Show the lines below that contain the string "millimetres".

☆ ☆ ☆ ☆ ☆

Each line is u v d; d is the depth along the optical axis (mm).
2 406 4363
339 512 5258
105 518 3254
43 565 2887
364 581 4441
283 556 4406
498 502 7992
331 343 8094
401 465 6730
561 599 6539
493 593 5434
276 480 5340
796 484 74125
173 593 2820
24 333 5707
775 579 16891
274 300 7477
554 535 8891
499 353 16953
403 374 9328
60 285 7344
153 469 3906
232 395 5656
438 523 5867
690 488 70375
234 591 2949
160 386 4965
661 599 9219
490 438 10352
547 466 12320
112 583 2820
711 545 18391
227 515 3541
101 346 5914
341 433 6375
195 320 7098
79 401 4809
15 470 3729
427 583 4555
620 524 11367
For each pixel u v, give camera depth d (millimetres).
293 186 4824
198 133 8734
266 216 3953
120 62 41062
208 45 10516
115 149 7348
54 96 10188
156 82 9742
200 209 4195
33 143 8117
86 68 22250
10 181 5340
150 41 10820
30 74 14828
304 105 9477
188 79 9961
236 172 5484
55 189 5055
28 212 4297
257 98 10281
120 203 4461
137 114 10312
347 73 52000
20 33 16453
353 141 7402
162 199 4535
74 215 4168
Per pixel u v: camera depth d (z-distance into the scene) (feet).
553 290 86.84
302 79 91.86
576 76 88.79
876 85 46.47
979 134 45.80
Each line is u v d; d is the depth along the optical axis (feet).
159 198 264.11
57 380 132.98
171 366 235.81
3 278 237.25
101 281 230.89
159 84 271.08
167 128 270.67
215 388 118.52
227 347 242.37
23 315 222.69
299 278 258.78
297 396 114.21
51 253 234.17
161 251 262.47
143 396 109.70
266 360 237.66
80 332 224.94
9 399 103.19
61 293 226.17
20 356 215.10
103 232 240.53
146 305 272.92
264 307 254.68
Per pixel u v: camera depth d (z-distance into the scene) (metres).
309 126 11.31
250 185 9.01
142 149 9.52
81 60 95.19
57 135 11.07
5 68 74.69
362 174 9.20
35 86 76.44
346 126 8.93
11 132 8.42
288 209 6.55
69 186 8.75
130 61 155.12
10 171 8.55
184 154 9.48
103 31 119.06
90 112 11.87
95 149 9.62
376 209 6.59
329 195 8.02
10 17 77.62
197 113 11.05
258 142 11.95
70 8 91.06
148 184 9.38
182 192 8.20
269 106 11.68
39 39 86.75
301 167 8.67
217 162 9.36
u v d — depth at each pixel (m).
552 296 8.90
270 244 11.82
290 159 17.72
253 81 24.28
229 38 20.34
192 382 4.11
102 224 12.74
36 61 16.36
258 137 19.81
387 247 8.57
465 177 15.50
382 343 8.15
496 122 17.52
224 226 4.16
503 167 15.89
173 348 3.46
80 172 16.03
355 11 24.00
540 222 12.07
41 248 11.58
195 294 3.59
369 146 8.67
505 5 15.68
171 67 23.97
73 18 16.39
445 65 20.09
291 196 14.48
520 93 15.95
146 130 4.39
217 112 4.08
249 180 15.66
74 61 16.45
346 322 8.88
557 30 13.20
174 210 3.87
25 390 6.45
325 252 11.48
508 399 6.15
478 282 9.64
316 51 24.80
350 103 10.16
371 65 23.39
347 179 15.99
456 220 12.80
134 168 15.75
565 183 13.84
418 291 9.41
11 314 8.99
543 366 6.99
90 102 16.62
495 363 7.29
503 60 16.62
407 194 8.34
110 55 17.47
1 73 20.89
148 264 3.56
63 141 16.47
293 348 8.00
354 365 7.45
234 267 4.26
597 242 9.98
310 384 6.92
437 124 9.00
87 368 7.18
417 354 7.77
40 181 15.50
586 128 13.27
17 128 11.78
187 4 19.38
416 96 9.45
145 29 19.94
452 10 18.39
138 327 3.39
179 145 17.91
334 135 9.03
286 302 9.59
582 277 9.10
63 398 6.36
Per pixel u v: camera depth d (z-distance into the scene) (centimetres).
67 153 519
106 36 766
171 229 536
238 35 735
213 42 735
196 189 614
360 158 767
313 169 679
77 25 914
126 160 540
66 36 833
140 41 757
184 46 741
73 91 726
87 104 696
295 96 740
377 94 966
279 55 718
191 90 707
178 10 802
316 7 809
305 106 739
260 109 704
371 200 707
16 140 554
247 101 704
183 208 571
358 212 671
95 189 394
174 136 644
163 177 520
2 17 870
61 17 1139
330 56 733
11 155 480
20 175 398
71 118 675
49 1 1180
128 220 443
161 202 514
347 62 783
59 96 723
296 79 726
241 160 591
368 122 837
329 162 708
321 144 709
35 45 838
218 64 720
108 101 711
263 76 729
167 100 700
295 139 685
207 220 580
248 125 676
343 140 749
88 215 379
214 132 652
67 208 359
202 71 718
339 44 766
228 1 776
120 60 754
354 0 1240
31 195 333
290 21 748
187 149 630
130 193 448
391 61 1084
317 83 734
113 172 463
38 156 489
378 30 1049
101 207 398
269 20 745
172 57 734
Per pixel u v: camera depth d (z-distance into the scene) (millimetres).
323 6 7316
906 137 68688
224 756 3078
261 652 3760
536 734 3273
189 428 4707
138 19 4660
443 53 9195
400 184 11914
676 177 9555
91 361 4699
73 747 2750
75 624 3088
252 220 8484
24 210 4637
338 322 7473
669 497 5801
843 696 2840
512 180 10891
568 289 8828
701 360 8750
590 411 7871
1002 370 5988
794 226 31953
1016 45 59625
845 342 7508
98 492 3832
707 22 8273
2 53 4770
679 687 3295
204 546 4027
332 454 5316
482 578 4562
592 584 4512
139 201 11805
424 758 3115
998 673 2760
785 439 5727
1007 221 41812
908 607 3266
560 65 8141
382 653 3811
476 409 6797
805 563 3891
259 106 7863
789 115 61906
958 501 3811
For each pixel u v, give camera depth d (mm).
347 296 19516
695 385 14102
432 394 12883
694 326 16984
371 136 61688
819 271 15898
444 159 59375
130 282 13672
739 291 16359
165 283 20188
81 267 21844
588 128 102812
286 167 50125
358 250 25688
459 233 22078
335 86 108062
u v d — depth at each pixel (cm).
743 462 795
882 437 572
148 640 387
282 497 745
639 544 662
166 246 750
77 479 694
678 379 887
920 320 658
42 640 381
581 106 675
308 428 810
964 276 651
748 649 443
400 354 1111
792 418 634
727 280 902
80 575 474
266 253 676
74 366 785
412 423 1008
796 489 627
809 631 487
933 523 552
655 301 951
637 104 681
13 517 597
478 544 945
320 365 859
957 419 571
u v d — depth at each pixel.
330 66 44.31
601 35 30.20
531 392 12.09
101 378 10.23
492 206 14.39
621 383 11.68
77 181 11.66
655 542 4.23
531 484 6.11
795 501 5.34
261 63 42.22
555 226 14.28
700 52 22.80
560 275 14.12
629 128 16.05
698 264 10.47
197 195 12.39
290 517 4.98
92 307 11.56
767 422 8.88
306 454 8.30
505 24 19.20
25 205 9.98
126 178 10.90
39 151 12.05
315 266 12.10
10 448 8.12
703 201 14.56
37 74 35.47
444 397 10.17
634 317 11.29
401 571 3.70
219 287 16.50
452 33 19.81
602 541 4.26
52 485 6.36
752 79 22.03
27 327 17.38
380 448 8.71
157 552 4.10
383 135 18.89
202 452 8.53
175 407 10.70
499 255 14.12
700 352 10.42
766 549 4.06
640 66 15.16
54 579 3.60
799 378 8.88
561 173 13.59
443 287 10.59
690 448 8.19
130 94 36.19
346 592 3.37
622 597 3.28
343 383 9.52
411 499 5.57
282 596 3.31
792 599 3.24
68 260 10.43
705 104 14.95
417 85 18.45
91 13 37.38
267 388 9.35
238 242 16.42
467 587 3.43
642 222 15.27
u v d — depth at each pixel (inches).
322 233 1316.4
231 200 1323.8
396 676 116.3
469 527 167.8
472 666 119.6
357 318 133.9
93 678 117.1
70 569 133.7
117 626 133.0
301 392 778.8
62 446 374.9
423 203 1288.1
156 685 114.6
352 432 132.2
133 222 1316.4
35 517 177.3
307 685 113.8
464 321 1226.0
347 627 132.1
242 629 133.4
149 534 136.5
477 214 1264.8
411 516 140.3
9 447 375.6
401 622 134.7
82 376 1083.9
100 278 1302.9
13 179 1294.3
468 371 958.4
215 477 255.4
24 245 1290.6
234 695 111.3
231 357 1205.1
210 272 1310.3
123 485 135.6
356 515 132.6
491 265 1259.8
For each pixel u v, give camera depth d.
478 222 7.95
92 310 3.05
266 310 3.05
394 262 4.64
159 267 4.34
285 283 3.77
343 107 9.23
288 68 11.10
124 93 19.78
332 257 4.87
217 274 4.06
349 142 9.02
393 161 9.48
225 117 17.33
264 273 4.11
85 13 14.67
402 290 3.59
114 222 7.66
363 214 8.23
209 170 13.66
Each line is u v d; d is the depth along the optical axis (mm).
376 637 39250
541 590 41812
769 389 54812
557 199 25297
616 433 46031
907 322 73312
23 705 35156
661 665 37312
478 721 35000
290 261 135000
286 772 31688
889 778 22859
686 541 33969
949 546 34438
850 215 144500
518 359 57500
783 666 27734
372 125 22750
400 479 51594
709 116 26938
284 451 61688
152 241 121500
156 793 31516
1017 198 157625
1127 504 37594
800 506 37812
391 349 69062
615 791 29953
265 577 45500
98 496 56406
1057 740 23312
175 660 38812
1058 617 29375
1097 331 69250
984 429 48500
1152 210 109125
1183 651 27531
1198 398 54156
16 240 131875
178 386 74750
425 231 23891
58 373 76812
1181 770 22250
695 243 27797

☆ ☆ ☆ ☆ ☆

## Task solution
For each pixel u v, give camera depth d (millimetres).
Per pixel u v: camera depth d (z-distance into the scene) (millimetres).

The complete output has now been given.